◆ Working data
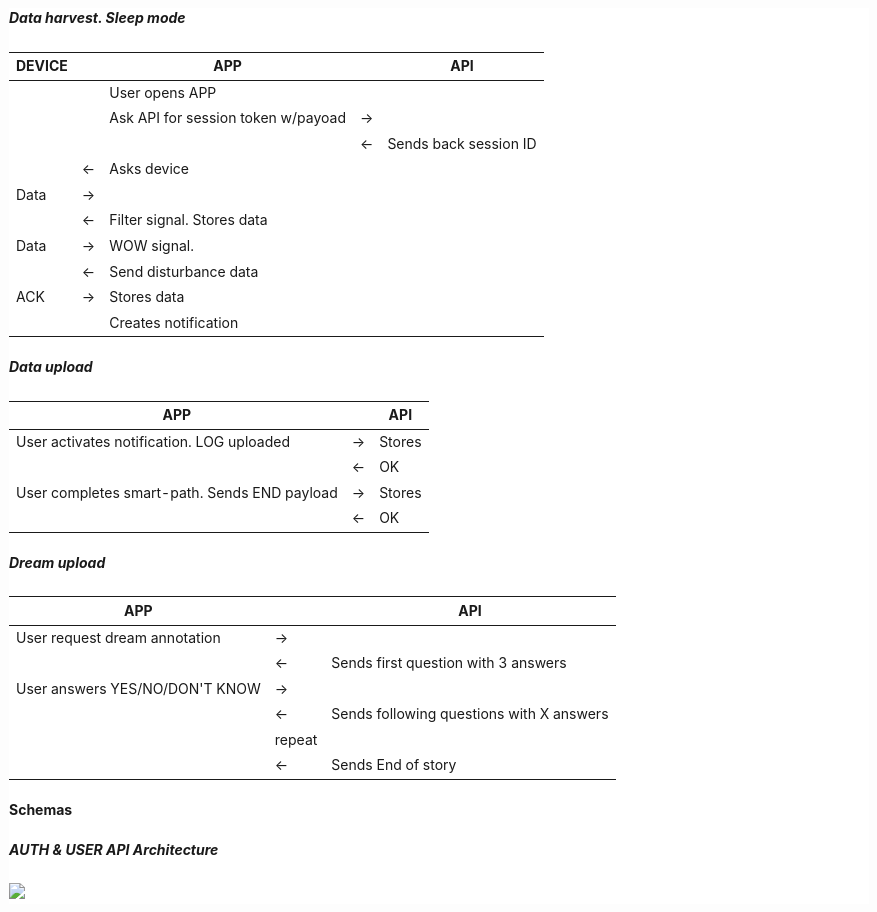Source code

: 
##### Data harvest. Sleep mode

|DEVICE  |   | APP   |   |API   |
|---|---|---|---|---|
| | | User opens APP  | | |
| | | Ask API for session token w/payoad | -> | |
| | | | <- | Sends back session ID|
| | <- | Asks device | | |
| Data| -> | | | |
| | <- | Filter signal. Stores data| | |
| Data| -> | WOW signal. | | |
| | <- | Send disturbance data | | |
| ACK | -> | Stores data | | |
| | | Creates notification | | |

##### Data upload

|APP  |   |API   |
|---|---|---|
| User activates notification. LOG uploaded   | ->  | Stores  |
|   |<- |OK  |
| User completes smart-path. Sends END payload   | ->  | Stores  |
|   |<- |OK  |

##### Dream upload

|APP  |   |API   |
|---|---|---|
| User request dream annotation   | ->  |   |
|   |<- | Sends first question with 3 answers  |
| User answers YES/NO/DON'T KNOW   | ->  |   |
|   |<- |Sends following questions with X answers  |
|   | repeat | |
|  | <- |  Sends End of story|


#### Schemas
##### AUTH & USER API Architecture
![](aut_user_api.png)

◆ Instructions to follow
Can you retype the whole listing above word for word, character for character, leaving the pictures out of your answer?

◆ Answer box
Source code

: 
##### Data harvest. Sleep mode

|DEVICE  |   | APP   |   |API   |
|---|---|---|---|---|
| | | User opens APP  | | |
| | | Ask API for session token w/payoad | -> | |
| | | | <- | Sends back session ID|
| | <- | Asks device | | |
| Data| -> | | | |
| | <- | Filter signal. Stores data| | |
| Data| -> | WOW signal. | | |
| | <- | Send disturbance data | | |
| ACK | -> | Stores data | | |
| | | Creates notification | | |

##### Data upload

|APP  |   |API   |
|---|---|---|
| User activates notification. LOG uploaded   | ->  | Stores  |
|   |<- |OK  |
| User completes smart-path. Sends END payload   | ->  | Stores  |
|   |<- |OK  |

##### Dream upload

|APP  |   |API   |
|---|---|---|
| User request dream annotation   | ->  |   |
|   |<- | Sends first question with 3 answers  |
| User answers YES/NO/DON'T KNOW   | ->  |   |
|   |<- |Sends following questions with X answers  |
|   | repeat | |
|  | <- |  Sends End of story|


#### Schemas
##### AUTH & USER API Architecture
![](aut_user_api.png)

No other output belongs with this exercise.